The result capped a big day for the West Indies, whose women’s team also shocked tournament favourites New Zealand to book their spot in Sunday’s women’s World Twenty20 final and face four-time winners Australia.
Skipper Stefanie Taylor led from the front for her side, taking three wickets and scoring 25 as the Windies defended a score of 6-143 as the White Ferns finished at 8-137 in Mumbai.
The Kiwis entered the match unbeaten after the group stages and looked well course for victory after Sara McGlashan (38) and Amy Satterthwaite (24) put on 59 for the fourth wicket.
However, the pair fell in successive balls from Taylor in the 17th over and New Zealand’s lower order were unable to guide their team to victory.
West Indies opener Britney Cooper smashed a superb 61 off 48 balls after New Zealand skipper Suzie Bates won the toss and elected to field.

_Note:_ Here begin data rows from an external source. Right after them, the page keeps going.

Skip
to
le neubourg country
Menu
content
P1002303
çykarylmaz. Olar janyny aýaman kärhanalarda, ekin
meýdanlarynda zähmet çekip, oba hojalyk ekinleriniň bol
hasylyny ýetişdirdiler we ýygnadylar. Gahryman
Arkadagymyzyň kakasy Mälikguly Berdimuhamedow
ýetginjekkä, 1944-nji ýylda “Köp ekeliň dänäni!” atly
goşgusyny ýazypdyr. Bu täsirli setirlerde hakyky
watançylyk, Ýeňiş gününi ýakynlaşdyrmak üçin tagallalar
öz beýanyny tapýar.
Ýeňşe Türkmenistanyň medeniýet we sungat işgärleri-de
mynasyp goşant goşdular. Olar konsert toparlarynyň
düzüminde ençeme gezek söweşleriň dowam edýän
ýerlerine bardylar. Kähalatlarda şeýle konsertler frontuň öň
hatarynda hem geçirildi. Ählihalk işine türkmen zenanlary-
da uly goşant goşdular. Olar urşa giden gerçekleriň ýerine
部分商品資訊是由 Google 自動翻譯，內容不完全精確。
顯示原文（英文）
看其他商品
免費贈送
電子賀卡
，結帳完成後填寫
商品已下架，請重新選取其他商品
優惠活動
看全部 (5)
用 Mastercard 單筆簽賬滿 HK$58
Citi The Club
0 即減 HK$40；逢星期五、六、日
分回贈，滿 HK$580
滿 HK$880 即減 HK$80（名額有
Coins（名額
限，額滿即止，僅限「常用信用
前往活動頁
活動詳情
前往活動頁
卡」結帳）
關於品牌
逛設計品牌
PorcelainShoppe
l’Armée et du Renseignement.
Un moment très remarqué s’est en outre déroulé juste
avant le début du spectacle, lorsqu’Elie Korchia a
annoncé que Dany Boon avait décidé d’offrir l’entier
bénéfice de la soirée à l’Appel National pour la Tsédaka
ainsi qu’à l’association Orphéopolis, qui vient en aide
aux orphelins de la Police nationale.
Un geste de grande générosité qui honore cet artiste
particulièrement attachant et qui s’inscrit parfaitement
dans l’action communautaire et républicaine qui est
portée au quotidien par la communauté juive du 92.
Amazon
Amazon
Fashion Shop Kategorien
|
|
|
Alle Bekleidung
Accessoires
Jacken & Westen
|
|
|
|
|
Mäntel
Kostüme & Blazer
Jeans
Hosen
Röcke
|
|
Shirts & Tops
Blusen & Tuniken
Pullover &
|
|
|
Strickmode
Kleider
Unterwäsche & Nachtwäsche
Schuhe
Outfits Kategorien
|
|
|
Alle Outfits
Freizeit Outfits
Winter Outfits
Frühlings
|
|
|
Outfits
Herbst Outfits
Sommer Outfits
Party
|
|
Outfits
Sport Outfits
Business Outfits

The tall Cooper smashed five fours and two sixes both off consecutive deliveries from Leigh Kasperek to lend momentum to the West Indies innings.

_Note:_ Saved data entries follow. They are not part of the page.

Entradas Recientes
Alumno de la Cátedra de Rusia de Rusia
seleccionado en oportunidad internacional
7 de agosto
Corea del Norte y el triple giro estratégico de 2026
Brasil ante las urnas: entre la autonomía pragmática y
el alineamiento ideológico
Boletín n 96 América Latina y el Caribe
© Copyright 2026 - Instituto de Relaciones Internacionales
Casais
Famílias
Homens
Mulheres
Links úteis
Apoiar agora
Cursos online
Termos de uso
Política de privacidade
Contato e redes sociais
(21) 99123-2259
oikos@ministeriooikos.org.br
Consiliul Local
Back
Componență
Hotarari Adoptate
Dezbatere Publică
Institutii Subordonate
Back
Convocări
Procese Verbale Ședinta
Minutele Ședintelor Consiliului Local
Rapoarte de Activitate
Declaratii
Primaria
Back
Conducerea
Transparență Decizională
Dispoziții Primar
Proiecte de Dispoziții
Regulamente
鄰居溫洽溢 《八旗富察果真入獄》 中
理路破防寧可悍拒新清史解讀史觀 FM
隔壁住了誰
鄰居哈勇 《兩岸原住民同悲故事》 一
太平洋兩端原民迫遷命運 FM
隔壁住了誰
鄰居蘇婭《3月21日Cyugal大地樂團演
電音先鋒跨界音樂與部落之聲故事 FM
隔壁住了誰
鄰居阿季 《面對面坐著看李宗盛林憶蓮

Cooper and Taylor put on 60 for the second wicket after opener Hayley Matthews had fallen for 16 in the third over.
The West Indies were sailing at 1-78 but the dismissal of Taylor in the 12th over triggered a meltdown that saw New Zealand concede just 65 runs and claim five wickets in the final eight overs.
Seamer Sophie Devine starred in the collapse with 4-22 runs, with Morna Nielsen taking 1-14.
New Zealand raced to 1-43 in reply before losing key batters Bates (12) and Devine (22), in the seventh over.
Taylor was unable to conceal her delight at reaching the final.
“We’ve been waiting for this for a long time and it really feels great to have made the final,” she said.
“I do think we can win it if we are consistent enough. We can definitely pull it off.”
Bates said her team was simply beaten by the better side on the day.
“Credit to the West Indies for the way they came out hitting with the bat and Cooper’s innings was amazing,” she said.
“It has been an outstanding tournament for us, but we were on the wrong side of a very good performance by the West Indies today.”